Even when I sit down at a table for lunch at the BLC, I know that I will shortly find myself in the middle of a great conversation about where individuals' businesses are changing in tandem, and how companies can help each other learn more about how to handle the curves in the road ahead. There are no lost opportunities for introspection and discourse at the conference. Even late-night fireside chats with scotch and cigars can lead to new understanding of what qualities make a business strong enough to withstand an ever-shifting landscape of challenges (between the occasional core-competency-leveraging laugh that may sneak in between important fiscal discussions).

That's how it came to be that a lot of us were standing on a patio, sipping coffee at a little after 10 in the morning on Saturday, and wiping tears from our eyes. That morning's wake-up session was with John O'Leary, who shook us to the core of what motivates us in business and life every day. We do it all for love, for who and what we protect in the world. That's a pretty serious connection between a lot of different types of people who convene in one room. Which is why we were able to drink our coffee together instead of hiding in corners and recuperating after what was a very serious catharsis for many of us.

O'Leary and the previous day's most dynamic speaker (in my humble opinion), Peter Sheahan, were unafraid to rattle their audience with reminders of how change has to happen in business and life. You have to be uncomfortable. You have to be shaken up a bit in order to break through to new terrain.

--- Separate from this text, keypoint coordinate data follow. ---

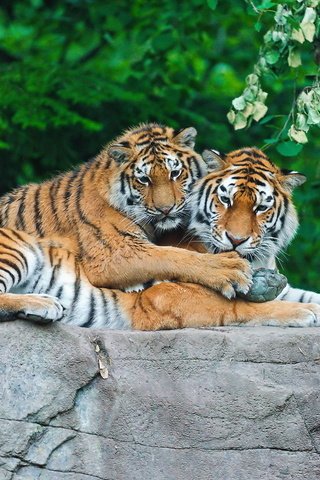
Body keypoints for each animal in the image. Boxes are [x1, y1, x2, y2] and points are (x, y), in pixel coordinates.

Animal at [0, 124, 252, 306]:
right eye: (144, 179)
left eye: (175, 173)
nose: (166, 209)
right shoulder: (114, 253)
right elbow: (171, 256)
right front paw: (229, 268)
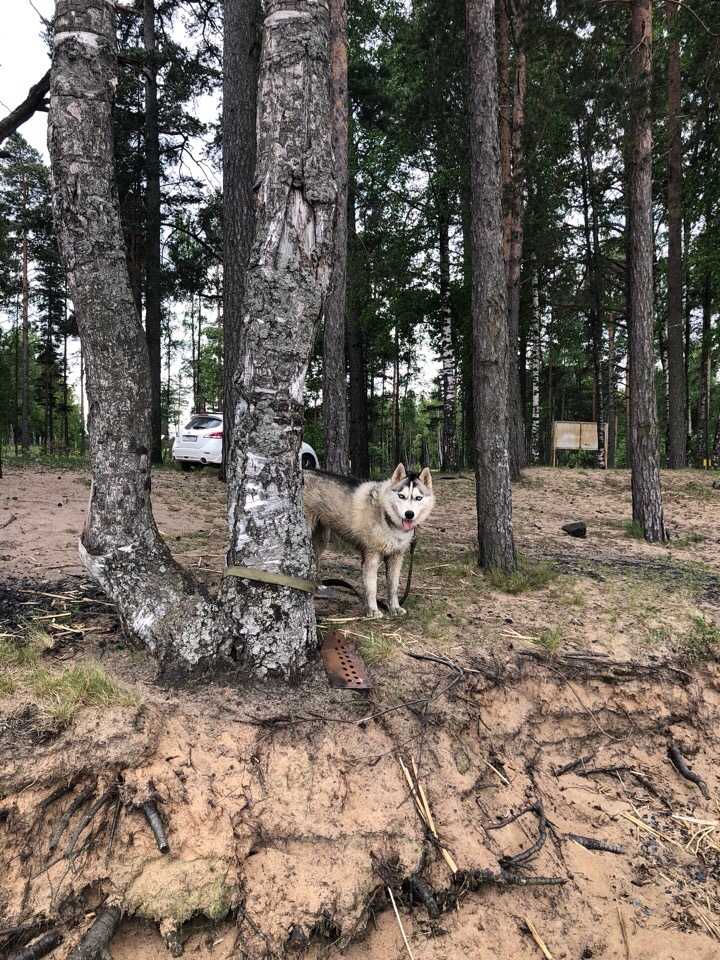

Sure, I sound like a motivational speaker myself, but in truth, I think this particular BLC was the best ever combination of pertinent business information and profound reminders of the personal talents and motivations that make people able to build better businesses. From the practical side, with presentations by the likes of economist Lee McPheters and Dr. Gerry Faust, through to the wildly emotional talks given by O'Leary and Sheahan (looks like the Irish genes lead to some heartfelt speakers, eh?), it was a great event. I really can't wait to see how NSCA and the BLC planning committee outdo themselves once again next year.

It's not often that we talk about emotional topics in business discourse, and yet you can always see the light in people's eyes when they start to talk about their passions. Whether it's kids and family or a hobby that drives us to distraction, that's what really keeps you going every day in life. Those are the topics you might want to engage in with your employees. What motivates them, what makes them happy when they're not working? If you can connect some of those interests with their "day job," you might find that what used to seem like idle office chit-chat is actually providing the motivation for a better work day.